Crypto Currency and its legal regulatory implications

The rise of Bitcoin and other virtual currencies in the past six months has seen exponential growth for a number of such cryptocurrencies. As well as Bitcoin – Ripple, IOTA and Ethereum have all seen their value shoot up. This is due to a number of reasons: potential partnerships with big tech players such as Microsoft, or, in the case of Ripple, its price was pushed up after the announcement that Japanese and Korean banks planned to test Ripple’s blockchain technology for payments solutions.

Crypto Currency

Another up and coming cryptocurrency called IOTA is being tipped as the next big thing. Instead of using the blockchain technology that many cryptocurrencies use, many believe IOTA’s Tangle ledger is superior to cryptos relying on blockchain technology. The sharp rise and drop in prices which characterises cryptocurrencies’ values shows how volatile they are and how reliant traders are on news announcements.

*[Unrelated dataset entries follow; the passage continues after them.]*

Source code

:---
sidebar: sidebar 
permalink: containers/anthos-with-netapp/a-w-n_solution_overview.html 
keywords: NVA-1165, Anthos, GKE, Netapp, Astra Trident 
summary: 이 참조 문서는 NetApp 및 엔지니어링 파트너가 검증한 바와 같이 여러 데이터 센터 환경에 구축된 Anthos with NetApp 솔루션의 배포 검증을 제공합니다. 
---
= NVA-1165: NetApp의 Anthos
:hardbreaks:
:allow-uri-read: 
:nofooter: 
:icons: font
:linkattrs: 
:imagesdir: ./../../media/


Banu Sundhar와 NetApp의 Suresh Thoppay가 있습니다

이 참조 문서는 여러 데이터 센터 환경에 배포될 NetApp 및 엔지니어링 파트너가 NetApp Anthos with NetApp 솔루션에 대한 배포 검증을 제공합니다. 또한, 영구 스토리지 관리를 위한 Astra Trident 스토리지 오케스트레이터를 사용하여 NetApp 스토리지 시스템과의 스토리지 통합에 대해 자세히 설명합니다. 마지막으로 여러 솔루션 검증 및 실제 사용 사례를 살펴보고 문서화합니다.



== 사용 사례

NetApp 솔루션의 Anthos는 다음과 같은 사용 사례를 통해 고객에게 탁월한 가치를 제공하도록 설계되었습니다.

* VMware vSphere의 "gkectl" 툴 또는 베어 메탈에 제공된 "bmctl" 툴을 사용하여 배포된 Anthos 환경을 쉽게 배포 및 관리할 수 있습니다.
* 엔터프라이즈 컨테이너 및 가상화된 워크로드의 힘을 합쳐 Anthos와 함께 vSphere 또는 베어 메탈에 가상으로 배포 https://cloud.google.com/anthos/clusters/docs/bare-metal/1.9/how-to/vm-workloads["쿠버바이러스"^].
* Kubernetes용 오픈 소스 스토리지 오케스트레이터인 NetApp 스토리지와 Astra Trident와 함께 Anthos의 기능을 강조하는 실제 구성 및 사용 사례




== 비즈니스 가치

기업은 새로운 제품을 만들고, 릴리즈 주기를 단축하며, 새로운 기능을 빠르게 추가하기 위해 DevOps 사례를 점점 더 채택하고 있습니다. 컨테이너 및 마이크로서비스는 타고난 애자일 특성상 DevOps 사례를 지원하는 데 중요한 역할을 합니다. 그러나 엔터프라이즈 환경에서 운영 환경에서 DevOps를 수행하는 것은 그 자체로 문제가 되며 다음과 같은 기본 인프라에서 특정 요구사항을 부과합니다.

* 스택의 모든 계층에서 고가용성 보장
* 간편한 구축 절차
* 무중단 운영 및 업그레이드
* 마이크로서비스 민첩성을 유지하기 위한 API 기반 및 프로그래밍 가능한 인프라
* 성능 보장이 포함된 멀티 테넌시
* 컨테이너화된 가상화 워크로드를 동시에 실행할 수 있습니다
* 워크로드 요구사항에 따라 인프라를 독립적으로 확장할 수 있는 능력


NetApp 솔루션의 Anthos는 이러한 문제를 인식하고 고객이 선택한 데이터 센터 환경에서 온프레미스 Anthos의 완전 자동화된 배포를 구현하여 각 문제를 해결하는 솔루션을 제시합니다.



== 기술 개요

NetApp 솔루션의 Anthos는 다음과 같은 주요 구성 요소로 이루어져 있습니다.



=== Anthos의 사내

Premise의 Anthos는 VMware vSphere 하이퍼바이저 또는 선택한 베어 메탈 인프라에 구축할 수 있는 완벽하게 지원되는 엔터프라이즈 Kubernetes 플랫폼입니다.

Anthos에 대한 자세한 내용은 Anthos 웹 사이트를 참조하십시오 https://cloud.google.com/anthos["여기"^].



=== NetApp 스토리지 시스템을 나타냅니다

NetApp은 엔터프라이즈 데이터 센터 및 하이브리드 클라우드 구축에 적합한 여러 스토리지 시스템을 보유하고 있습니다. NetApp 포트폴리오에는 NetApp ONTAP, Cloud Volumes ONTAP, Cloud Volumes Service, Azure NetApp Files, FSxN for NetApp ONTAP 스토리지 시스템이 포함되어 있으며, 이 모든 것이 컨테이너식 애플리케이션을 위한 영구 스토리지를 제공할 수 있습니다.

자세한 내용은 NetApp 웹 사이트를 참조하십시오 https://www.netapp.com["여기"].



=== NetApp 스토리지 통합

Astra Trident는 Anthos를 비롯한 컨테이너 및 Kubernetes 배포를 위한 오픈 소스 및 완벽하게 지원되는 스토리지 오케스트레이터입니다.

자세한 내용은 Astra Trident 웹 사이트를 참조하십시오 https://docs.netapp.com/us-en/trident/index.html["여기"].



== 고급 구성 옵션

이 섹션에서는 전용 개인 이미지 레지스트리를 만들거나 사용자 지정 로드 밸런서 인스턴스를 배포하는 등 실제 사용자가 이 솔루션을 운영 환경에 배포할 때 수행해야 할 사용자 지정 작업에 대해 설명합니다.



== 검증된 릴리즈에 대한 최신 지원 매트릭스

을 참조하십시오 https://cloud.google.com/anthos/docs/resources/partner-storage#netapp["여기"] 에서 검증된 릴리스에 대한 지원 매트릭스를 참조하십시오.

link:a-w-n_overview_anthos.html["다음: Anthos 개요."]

These cryptocurrencies are decentralised and not currently regulated, and therefore throw up a number of legal implications. Cryptocurrencies have been used for money laundering and illicit activities due to their anonymity. This has led the government to state that it is “working to address concerns about the use of cryptocurrencies by negotiating to bring virtual currency exchange platforms and some wallet providers within anti-money laundering and counter-terrorist financing regulation.” Under a EU-wide plan, online platforms where Bitcoin is traded will be required to carry out due diligence on customers and report suspicious transactions, in order to end the anonymity which has made the currency attractive to criminals. Cryptocurrencies have increasingly become a common method of value exchange in a number of types of criminal activity; notably in May 2017 the NHS was crippled by a global cyber-attack whereby Ransomware was utilized to demand payment for the decryption of encrypted files in bitcoin.

HMRC has not issued any guidance on how Bitcoin should be treated for SDRT or SDLT purposes. SDRT is charged on the amount or value of the consideration in question, which may be in money or money’s worth. The question is whether Bitcoin is regarded as money for these purposes. If it is not, its value for SDRT purposes would be the price it might reasonably be expected to fetch on a sale in the open market at the time of the agreement (to transfer chargeable securities) in question.

These legal and regulatory challenges must be kept in mind by commercial lawyers who are involved in litigation or transactions involving crypto currencies and their platforms. Frequent hacking and investment scams are common need to have up to date knowledge of the developments of crypto currencies in both the UK and on an international level.